As much as £500million will be taken from around 10 million people who invest through insurance firms, according to Sir Steve Webb.
He said details buried in this week’s Budget show anyone who puts money into popular products such as an endowment or “whole of life policy” will be hit with a higher tax bill.
Previously the taxman took a slice of any annual increase in the savings pot after inflation.
But under the new plans the whole of the increase will be taxed.
Sir Steve, now director of policy at Royal London, said: “This is a tax raid on ordinary, hard-working savers.
“What sounded like a technical Budget change will take millions of pounds from people who have been faithfully saving for years.”
The move will affect customers of insurance giants such as Prudential and Aviva.
At the moment if you give an insurance company £1,000 to invest and it generates a three per cent return of £30 there would be no tax to pay because inflation is running at three per cent.
The insurance company only collects tax on any growth above inflation and hands it over to the Treasury.
But from January 2018 that three per cent will be taxed – so it’s really a tax on inflation.
Chancellor Philip Hammond presented the tax change as an alteration to Corporation Tax Indexation.
But companies are not affected because they only collect the tax for the Treasury.
Mr Webb added: “From January we will have to collect more tax from savers to give to the Treasury. This is not a tax on fat cats or City firms but on people who have done the right thing and made sacrifices. The Government needs to think again about this policy.”
Treasury sources claim the move brings the system into line with Capital Gains Tax, which people pay when they make a big profit on an investment.
But Mr Webb said the CGT threshold was about £11,600 – far above what most ordinary savers would make through insurance policies.
A Treasury spokesman insisted insurance companies could choose to pay the tax themselves.
He said: “The changes in this Budget correct an imbalance in the system by removing an outdated measure.
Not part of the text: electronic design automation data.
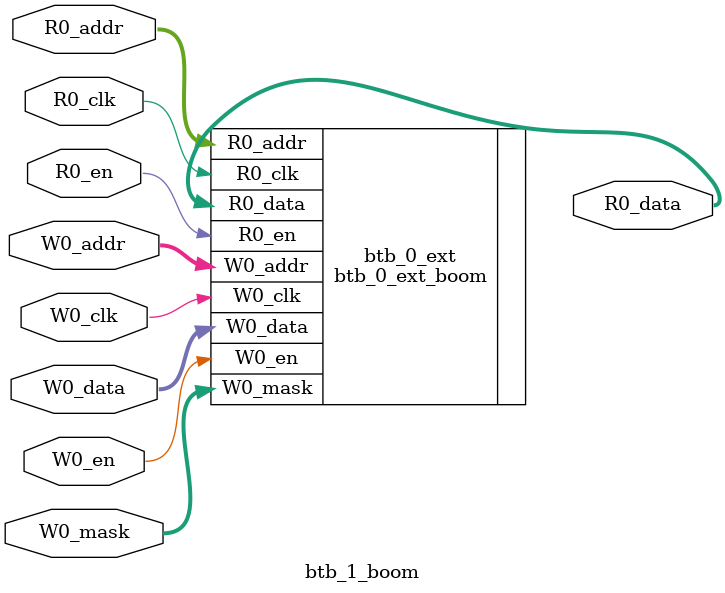
<source format=sv>
`ifndef RANDOMIZE
  `ifdef RANDOMIZE_REG_INIT
    `define RANDOMIZE
  `endif // RANDOMIZE_REG_INIT
`endif // not def RANDOMIZE
`ifndef RANDOMIZE
  `ifdef RANDOMIZE_MEM_INIT
    `define RANDOMIZE
  `endif // RANDOMIZE_MEM_INIT
`endif // not def RANDOMIZE

`ifndef RANDOM
  `define RANDOM $random
`endif // not def RANDOM

// Users can define 'PRINTF_COND' to add an extra gate to prints.
`ifndef PRINTF_COND_
  `ifdef PRINTF_COND
    `define PRINTF_COND_ (`PRINTF_COND)
  `else  // PRINTF_COND
    `define PRINTF_COND_ 1
  `endif // PRINTF_COND
`endif // not def PRINTF_COND_

// Users can define 'ASSERT_VERBOSE_COND' to add an extra gate to assert error printing.
`ifndef ASSERT_VERBOSE_COND_
  `ifdef ASSERT_VERBOSE_COND
    `define ASSERT_VERBOSE_COND_ (`ASSERT_VERBOSE_COND)
  `else  // ASSERT_VERBOSE_COND
    `define ASSERT_VERBOSE_COND_ 1
  `endif // ASSERT_VERBOSE_COND
`endif // not def ASSERT_VERBOSE_COND_

// Users can define 'STOP_COND' to add an extra gate to stop conditions.
`ifndef STOP_COND_
  `ifdef STOP_COND
    `define STOP_COND_ (`STOP_COND)
  `else  // STOP_COND
    `define STOP_COND_ 1
  `endif // STOP_COND
`endif // not def STOP_COND_

// Users can define INIT_RANDOM as general code that gets injected into the
// initializer block for modules with registers.
`ifndef INIT_RANDOM
  `define INIT_RANDOM
`endif // not def INIT_RANDOM

// If using random initialization, you can also define RANDOMIZE_DELAY to
// customize the delay used, otherwise 0.002 is used.
`ifndef RANDOMIZE_DELAY
  `define RANDOMIZE_DELAY 0.002
`endif // not def RANDOMIZE_DELAY

// Define INIT_RANDOM_PROLOG_ for use in our modules below.
`ifndef INIT_RANDOM_PROLOG_
  `ifdef RANDOMIZE
    `ifdef VERILATOR
      `define INIT_RANDOM_PROLOG_ `INIT_RANDOM
    `else  // VERILATOR
      `define INIT_RANDOM_PROLOG_ `INIT_RANDOM #`RANDOMIZE_DELAY begin end
    `endif // VERILATOR
  `else  // RANDOMIZE
    `define INIT_RANDOM_PROLOG_
  `endif // RANDOMIZE
`endif // not def INIT_RANDOM_PROLOG_

module btb_1_boom(	// @[btb.scala:66:47]
  input  [6:0]  R0_addr,
  input         R0_en,
                R0_clk,
  input  [6:0]  W0_addr,
  input         W0_en,
                W0_clk,
  input  [55:0] W0_data,
  input  [3:0]  W0_mask,
  output [55:0] R0_data
);

  btb_0_ext_boom btb_0_ext (	// @[btb.scala:66:47]
    .R0_addr (R0_addr),
    .R0_en   (R0_en),
    .R0_clk  (R0_clk),
    .W0_addr (W0_addr),
    .W0_en   (W0_en),
    .W0_clk  (W0_clk),
    .W0_data (W0_data),
    .W0_mask (W0_mask),
    .R0_data (R0_data)
  );
endmodule


</source>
Most fund managers can choose not to pass on any additional costs to their clients.”
Mr Webb said the tax was based on the increase in an individual’s savings rather than a company’s profits.
On Tuesday the Bank of England’s deputy governor Sir Jon Cunliffe urged savers to boycott banks which failed to increase interest rates after the Bank raised the base rate by 0.25 per cent.
Just one in seven savings accounts have adjusted their rates to reflect the rise, meaning savers are missing out on £4million a day.